聖ちゃんも光月ちゃんも、チームメンバーと打ち解けているようなので良かった。一方で本城さんが戦線離脱し、試合に出ることとなった水澤さんは、早くも緊張している。それを励ます相馬さんは、わりとにこやかだ。
「……無理です。今から緊張で、眠れそうにもないです!」
「大丈夫だよ。知代ちゃんは外野フライ捕れるんだから」
「そうそう。水澤さんは相馬さんより上手いと私が認めたんだから、もっと自信を持って」
「それ、目くそ鼻くそレベルの争いですよね?」
元々マネージャー志望ということで新学期からチームに合流した2人は、たまに外野フライの練習に交ざっている。

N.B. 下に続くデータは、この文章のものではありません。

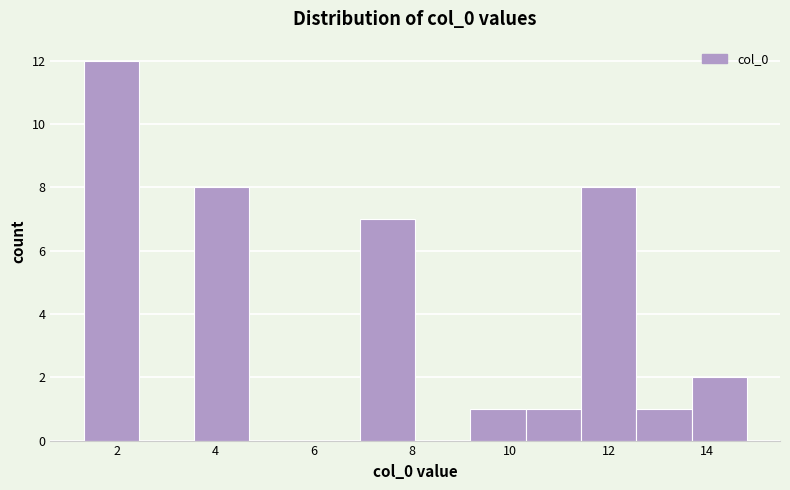

Reading left to right, transcribe this chart: for each bar, give the range it covers on the x-axis and its height. Neither the bar edges nor the heights are printed on the chart, so give them approximately, as read against the axes.

1.4 to 2.4: 12
2.4 to 3.6: 0
3.6 to 4.6: 8
4.6 to 5.8: 0
5.8 to 7.0: 0
7.0 to 8.0: 7
8.0 to 9.2: 0
9.2 to 10.4: 1
10.4 to 11.4: 1
11.4 to 12.6: 8
12.6 to 13.6: 1
13.6 to 14.8: 2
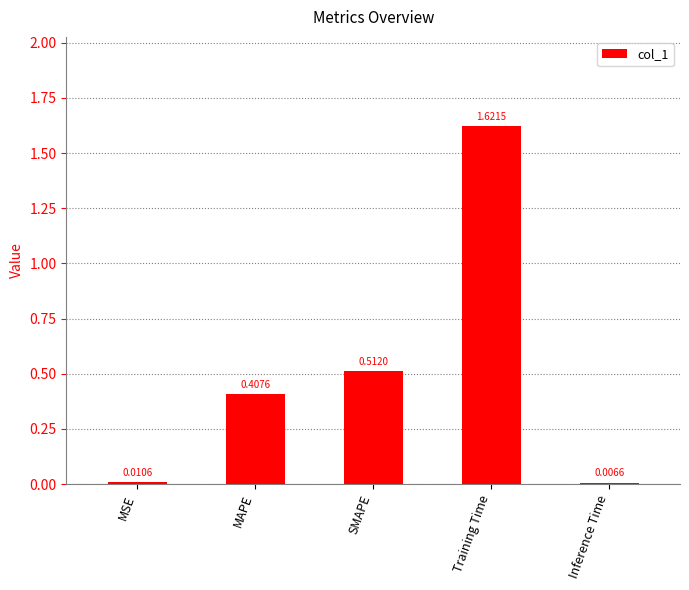

What is the label of the 2nd bar from the left?

MAPE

一応、定位置付近へ飛んだ打球なら捕れる確率は8割ぐらい。要するに、どう足掻いても初心者レベルです。
……打順とか、どうなるかな。1番頭を悩ませているのは、たぶん御影監督。あの人も本城さんの脇腹の怪我に気付いてはいたみたいだけど、本城さんが大丈夫ですと言ってしまったようだから看過してしまっている。
当の本人が、1番気楽なのは不幸中の幸いだけどね。ただ、これから怪我癖がついても困るのでしっかりと治して貰いたい。とりあえず、本城さんにはガンガン肉を食べさせよう。
「ご馳走様でした!」
「うい。けふっ」
「……何だかんだ言って、カノンも結構食べたよね」
「うん。智賀ちゃんの次ぐらいには食べてたとは思う」
全員からご馳走様との言葉を貰って、焼肉店を出る。私のテーブルには智賀ちゃんと本城さんと私という野球部の大食らい3人衆と、黙々と食べ続けられる詩野ちゃんがいたから肉の消費量が半端では無かった。

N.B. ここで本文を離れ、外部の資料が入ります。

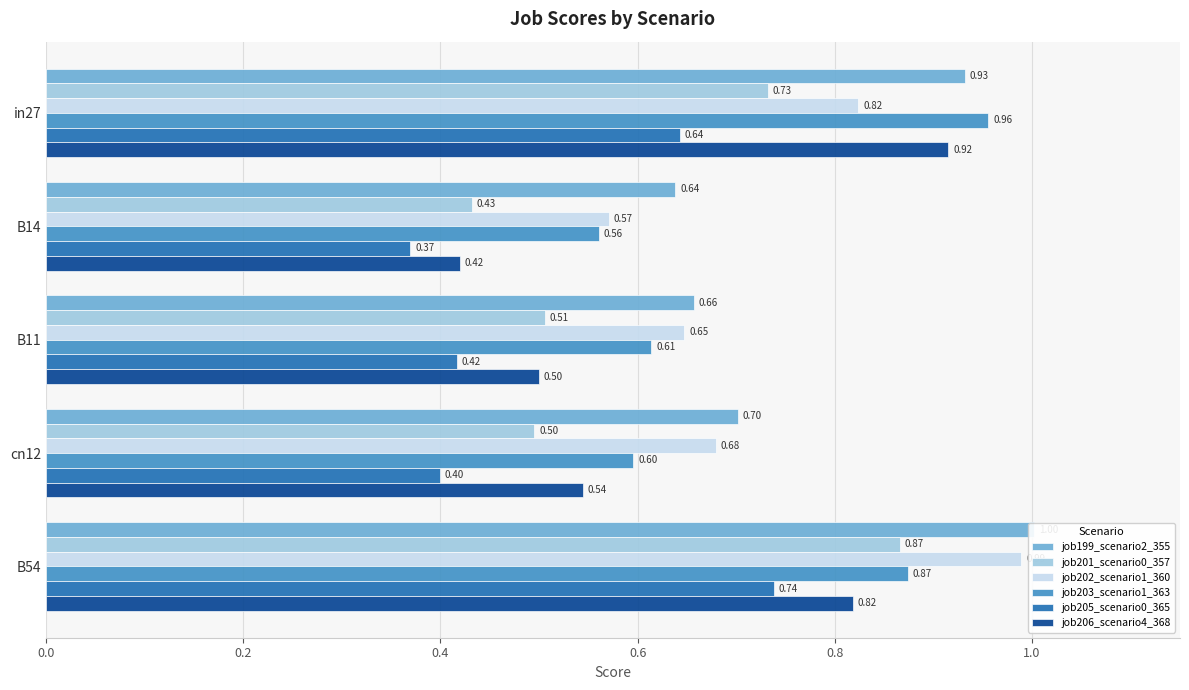

Which series has the largest total across all categories?

job199_scenario2_355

詩野ちゃんに突っ込まれたけど、私が食べ過ぎてどうするんだ。いやまあ、美味しかったからだけど店側に迷惑がかかってないか不安でいっぱいだ。
「カノン先輩、今日はありがとうございました」
「明日も応援に行きますので、頑張って下さい」
聖ちゃんと光月ちゃんは、一応明後日の決勝戦まで見るらしい。木金土と、2泊3日の旅行らしいので中学校の方には事情を話しているのかな?
今の時期はみんな受験勉強で忙しい時期だから、という理由もあったそうだ。余計にクラスの雰囲気がピリピリしそうに感じるのは、私だけかな。聖ちゃんの性格なら、問題無さそうに思うけど。
……あの時期の推薦組の居心地は、あまり良くないので抜け出したくなる気持ちは良く分かる。入学までの期間、勉強も頑張っておいてとは言っておいたけど、野球の練習しかしなさそうだな。